19 Bristol Cathedral, restoration by G. E. Street 1868–1888
20 Manchester Town Hall, 1877, by Alfred Waterhouse
THE YOUNG MEN FROM MR. STREET’S OFFICE founded good modern housing. The greatest of them was Norman Shaw (1831–1912), who is described by Sir Edwin Lutyens as the greatest architect since Wren. “I’m a house man,” he used to say, “not a church man, and soil pipes are my speciality.” The comfortable modern house of the day is largely due to Norman Shaw, so are many modern methods of construction with reinforced concrete, which he used before anyone else. Shaw electrified the metropolis by building an office block, New Zealand Chambers [21], in 1872 in the City of London. He hit on a method of admitting as much daylight as possible into an office in a narrow street. This building was destroyed by the Nazis. The style was called “Queen Anne,” and Shaw built houses in the style in Fitzjohn’s Avenue, Hampstead, and for merchant princes all over England. He varied it with Tudor. His “Queen Anne” style was usually a neighbourly decoration for well-lit and practical commercial or domestic buildings. New Zealand Chambers reduced to its bare essentials, as in the design of 1877 by West Neve in Devonshire Street, E.C.2 [22], is a foretaste of the modern simpler style of today.

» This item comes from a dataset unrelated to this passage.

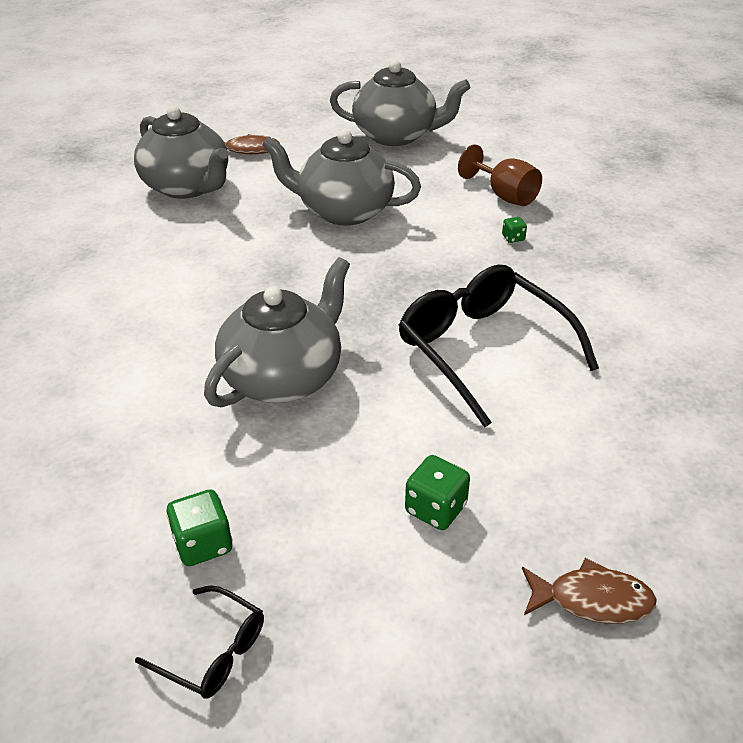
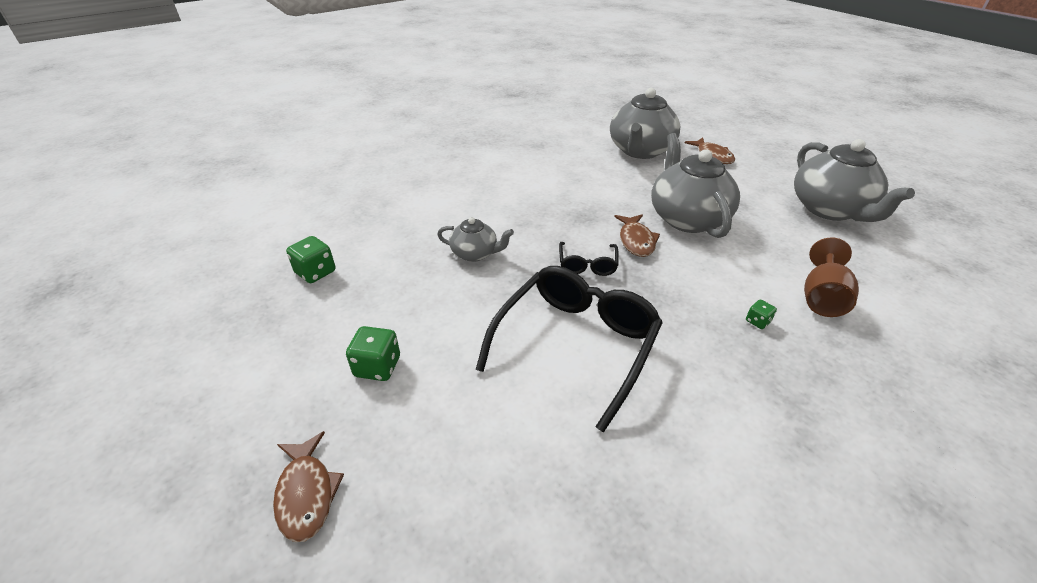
camera: 65 degrees right, 0 degrees up
(213, 651) = (237, 304): black glasses -> black glasses (587, 265)
(284, 377) = (475, 254): grey teapot -> grey teapot, size x0.52
(354, 255) = (636, 241): none -> brown fish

21 New Zealand Chambers, London, 1872, by Norman Shaw
22 Design for Devonshire Street, E.C.2, 1877, by W. West Neve
It is as well to see how domestic architecture seems of a different world compared with that of less than a century before. Here is a late eighteenth-century residence in Dublin, Charlemont House [23], designed by Lord Charlemont and Sir William Chambers. It exemplifies all the eighteenth-century characteristics: the rusticated ground floor, the large rooms on the first floor, a decent spac
e before the smaller windows of the bedroom storey, the glazing bars of the windows related to the proportions of the windows, the windows related to the wall, a parapet concealing the attics. All is symmetrical even to the chimneys, which stand rather awkwardly at the sides like a pair of ears. Such a design, simpler or more elaborate, and varying a little according to local materials and methods of masonry and glazing, would look elegant anywhere and Georgian always. Now compare Norman Shaw’s “Wispers,” Midhurst, Sussex [24], 1875. This is no Gothic façade to a classic building nor stucco-Tudor of the late Georgian or early Victorian St. John’s Wood or Leamington variety. It is not even a classic structure with superb late Gothic adornment, like the Houses of Parliament. It is related to its uneven site, it is conceived in masses, the chimneys are made into features instead of appendages, it is built in a traditional domestic style, both modern and Tudor. It may be the great-aunt of much fake olde-worlde, but it is not built as a fake. The arrangement of chimneys and roofs Shaw learned from Street.